Angular Radii of Stars via Microlensing

Abstract

We outline a method by which the angular radii of giant and main-sequence stars located in the Galactic bulge can be measured to a few percent accuracy. The method combines comprehensive ground-based photometry of caustic-crossing bulge microlensing events, with a handful of precise (~10 μas) astrometric measurements of the lensed star during the event, to measure the angular radius of the source, θ*. Dense photometric coverage of one caustic crossing yields the crossing timescale Δt. Less frequent coverage of the entire event yields the Einstein timescale tE and the angle ϕ of source trajectory with respect to the caustic. The photometric light-curve solution predicts the motion of the source centroid up to an orientation on the sky and overall scale. A few precise astrometric measurements therefore yield θE, the angular Einstein ring radius.

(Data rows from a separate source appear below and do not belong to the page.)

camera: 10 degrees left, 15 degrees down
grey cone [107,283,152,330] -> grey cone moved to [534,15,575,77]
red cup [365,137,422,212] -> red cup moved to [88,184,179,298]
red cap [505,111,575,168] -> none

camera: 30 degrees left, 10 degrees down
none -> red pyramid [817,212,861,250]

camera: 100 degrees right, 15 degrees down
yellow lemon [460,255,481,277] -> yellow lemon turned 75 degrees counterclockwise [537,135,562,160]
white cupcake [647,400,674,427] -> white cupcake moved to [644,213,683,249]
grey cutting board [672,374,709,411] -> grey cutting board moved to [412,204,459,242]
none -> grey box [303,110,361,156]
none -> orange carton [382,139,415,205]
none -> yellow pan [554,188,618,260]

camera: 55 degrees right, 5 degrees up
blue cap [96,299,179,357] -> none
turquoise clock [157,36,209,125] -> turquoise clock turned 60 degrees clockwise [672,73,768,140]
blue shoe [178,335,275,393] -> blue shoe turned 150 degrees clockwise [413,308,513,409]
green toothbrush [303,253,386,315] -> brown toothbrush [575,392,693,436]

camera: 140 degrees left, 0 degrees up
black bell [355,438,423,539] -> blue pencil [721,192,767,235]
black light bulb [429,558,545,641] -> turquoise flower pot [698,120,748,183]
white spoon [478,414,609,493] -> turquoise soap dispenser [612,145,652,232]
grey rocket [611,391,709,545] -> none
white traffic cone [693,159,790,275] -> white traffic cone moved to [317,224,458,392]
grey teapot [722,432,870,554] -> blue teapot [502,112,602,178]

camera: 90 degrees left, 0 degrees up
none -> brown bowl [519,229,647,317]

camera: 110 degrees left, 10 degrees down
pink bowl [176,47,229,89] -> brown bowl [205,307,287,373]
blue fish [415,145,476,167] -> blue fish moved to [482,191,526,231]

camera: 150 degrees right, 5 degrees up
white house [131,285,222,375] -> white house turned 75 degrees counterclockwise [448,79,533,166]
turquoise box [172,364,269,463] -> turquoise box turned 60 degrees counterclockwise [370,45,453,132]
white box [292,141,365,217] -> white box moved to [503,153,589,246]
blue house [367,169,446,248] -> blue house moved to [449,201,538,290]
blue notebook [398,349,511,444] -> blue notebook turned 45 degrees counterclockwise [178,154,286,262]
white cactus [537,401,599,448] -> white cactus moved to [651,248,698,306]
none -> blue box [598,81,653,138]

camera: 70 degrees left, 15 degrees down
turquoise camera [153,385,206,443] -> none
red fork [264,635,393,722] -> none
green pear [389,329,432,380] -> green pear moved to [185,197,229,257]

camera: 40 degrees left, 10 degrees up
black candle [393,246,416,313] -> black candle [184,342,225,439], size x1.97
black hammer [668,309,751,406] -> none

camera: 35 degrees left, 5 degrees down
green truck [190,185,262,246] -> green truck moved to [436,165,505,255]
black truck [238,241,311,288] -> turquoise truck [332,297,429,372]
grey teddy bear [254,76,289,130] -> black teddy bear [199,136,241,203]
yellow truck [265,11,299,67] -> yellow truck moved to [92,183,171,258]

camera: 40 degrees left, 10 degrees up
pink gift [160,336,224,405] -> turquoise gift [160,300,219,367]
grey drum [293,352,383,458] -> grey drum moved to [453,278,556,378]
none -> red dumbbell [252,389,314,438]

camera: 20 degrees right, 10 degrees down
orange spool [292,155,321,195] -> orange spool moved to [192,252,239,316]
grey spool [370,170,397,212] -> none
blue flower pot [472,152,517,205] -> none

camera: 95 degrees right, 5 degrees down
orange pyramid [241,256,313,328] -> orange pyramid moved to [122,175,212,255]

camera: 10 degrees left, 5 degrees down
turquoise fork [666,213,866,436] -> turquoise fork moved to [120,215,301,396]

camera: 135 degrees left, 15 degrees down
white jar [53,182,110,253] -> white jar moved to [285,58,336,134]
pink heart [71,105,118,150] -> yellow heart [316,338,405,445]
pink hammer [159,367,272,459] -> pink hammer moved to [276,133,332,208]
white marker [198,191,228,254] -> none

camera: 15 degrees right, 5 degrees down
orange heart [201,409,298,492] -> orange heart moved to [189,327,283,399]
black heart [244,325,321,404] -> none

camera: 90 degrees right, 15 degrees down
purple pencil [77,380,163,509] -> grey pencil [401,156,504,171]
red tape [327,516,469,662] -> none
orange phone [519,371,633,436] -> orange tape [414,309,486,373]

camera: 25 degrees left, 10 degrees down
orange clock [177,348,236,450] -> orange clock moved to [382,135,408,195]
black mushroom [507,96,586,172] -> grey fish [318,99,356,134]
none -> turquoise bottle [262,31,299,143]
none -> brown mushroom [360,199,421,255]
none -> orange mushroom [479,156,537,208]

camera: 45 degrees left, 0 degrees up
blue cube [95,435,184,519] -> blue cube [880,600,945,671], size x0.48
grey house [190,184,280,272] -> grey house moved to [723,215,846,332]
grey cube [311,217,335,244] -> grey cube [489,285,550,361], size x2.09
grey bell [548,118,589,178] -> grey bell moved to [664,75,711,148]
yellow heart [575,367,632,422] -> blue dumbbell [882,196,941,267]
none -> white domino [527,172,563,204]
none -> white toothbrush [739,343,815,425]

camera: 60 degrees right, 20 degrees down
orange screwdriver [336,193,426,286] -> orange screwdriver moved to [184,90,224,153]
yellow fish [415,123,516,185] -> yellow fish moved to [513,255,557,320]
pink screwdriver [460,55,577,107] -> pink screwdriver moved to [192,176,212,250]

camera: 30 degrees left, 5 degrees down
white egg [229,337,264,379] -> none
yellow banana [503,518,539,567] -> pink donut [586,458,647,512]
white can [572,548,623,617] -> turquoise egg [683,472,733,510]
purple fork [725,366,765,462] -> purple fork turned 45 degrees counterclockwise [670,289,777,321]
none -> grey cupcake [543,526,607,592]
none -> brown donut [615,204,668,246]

Then the angular radius of the source is obtained by θ* = θE(Δt/tE) sin ϕ. We argue that the parameters tE, Δt, ϕ, and θE, and therefore θ*, should all be measurable to a few percent accuracy for Galactic bulge giant stars using ground-based photometry from a network of small (1 m class) telescopes, combined with astrometric observations with a precision of ~10 μas to measure θE. We find that a factor of ~50 times fewer photons are required to measure θE to a given precision for binary lens events than for single-lens events. Adopting parameters appropriate to the Space Interferometry Mission (SIM), we find that ~7 minutes of SIM time is required to measure θE to ~5% accuracy for giant sources in the bulge. For main-sequence sources, θE can be measured to ~15% accuracy in ~1.4 hr. Thus, with access to a network of 1 m class telescopes, combined with 10 hr of SIM time, it should be possible to measure θ* to 5% for ~80 giant stars, or to 15% for roughly seven main-sequence stars. We also discuss methods by which the distances and spectral types of the source stars can be measured. A by-product of such a campaign is a significant sample of precise binary lens mass measurements.